Being pratical about your current musical skill is important. How does anyone think they are going to be able to solo over a harmonic progression with quintuplelets if they can’t do it in quarter notes? How can someone think they can solo over a tune at 300 bpm when they are not solid at 100 bpm? Younger players sometimes think they are being heavy when they go for the “sheets of sound” riffing when they solo. They mainly think they sound heavy because they are not on any one given note long enough to make it obvious to them they do not know the changes. Denial can occur in the younger musician who receives praises for being able to play many notes. There becomes a point though when the young improvisor needs to ask themself, do I know what I’m doing or am I just developing “confident jive”? When a player can analyze their capacities, growth is possible.

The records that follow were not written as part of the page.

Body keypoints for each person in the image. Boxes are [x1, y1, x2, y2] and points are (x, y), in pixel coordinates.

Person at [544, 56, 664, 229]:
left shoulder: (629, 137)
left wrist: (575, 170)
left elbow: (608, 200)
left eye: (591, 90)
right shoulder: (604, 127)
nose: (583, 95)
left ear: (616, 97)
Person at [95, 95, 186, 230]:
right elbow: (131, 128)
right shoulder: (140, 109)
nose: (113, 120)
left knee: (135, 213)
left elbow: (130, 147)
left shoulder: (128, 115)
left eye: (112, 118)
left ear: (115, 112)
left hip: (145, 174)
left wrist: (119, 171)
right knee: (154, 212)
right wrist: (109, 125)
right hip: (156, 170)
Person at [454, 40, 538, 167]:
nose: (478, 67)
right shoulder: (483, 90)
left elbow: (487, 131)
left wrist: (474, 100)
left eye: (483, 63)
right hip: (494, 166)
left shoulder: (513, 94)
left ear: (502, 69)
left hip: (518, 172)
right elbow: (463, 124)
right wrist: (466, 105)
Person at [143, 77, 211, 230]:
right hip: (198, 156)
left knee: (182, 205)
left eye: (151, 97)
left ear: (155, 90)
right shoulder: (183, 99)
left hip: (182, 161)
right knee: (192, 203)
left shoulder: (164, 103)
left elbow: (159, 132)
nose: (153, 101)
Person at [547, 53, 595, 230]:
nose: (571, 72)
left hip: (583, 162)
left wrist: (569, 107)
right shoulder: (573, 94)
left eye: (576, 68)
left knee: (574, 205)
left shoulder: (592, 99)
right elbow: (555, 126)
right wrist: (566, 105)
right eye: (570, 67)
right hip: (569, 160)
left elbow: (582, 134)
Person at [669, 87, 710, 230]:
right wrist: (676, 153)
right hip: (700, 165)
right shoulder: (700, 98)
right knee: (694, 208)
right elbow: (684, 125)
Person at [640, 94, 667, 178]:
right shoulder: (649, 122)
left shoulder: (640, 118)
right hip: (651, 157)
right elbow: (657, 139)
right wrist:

Learning as much as you can about harmony will make both riffing and compositions more valid. If you don’t know which notes belong to a certain set of chord changes, you are using the “search and destroy” method of improvising. Knowing about harmony makes one able to manipulate tension and release both compositionally and improvisationally. Harmonic knowledge increases development of the artistic voice. If one can walk through any set of harmonic changes it will be easier to run. There also has to be rhythmic control that goes with harmonic capacity.
With composition, if every tune you write makes the veins in the player’s head pop out like Clint Eastwood, you will reduce the effect of that intensity! Even bands like Metallica realize if there is no contrast to the fast and loud with slow and soft you are losing potential musicallity. I used to think the challenge to writing music was to make it complex enough, then it would automatically be cool. When I was in the Scottish Rock band “The Heat”, I began to realize that it is just as challenging to write music for the masses. Writing music that only other musicians can value is cool, but it becomes easy to be tragically hip. One shouldn’t dismiss the ability to write something that nonmusicians can dig also. There is an art to that too.
As a musician matures it is most important to keep finding where the gaps are in their musical foundation and fill them in. Being self-aware is essential for the growth of one’s musical ability. If we don’t try to expand our musical foundation in both complex and simple directions we will stand still in our musical lives, which is never good.